### Exercise
A single number is needed: how many lines of the data hold the word "ordered".
Data for processing Block Start
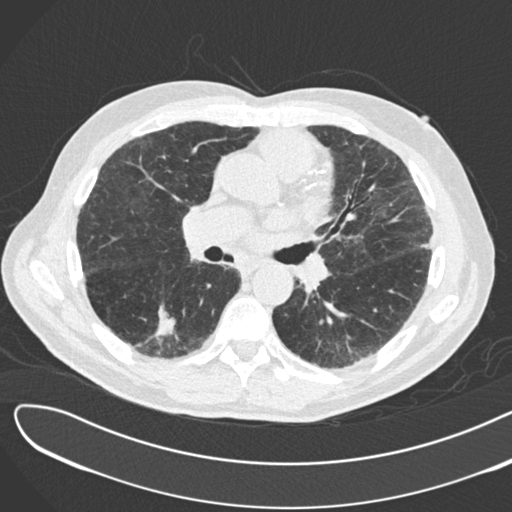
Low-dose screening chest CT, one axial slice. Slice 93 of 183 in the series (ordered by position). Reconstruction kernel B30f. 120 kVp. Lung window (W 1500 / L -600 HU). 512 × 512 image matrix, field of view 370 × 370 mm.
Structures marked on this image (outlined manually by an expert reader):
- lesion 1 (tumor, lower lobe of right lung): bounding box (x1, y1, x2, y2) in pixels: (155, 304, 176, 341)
Data for processing Block End
Data for processing Block Start
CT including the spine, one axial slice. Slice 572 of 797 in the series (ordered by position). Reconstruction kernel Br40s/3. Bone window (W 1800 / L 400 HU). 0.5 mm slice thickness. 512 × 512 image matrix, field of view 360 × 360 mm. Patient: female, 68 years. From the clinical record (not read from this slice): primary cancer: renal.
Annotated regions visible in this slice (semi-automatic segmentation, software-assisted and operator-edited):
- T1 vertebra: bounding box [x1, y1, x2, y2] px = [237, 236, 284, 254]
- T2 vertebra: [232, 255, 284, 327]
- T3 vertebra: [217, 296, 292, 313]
Data for processing Block End
### Your response
2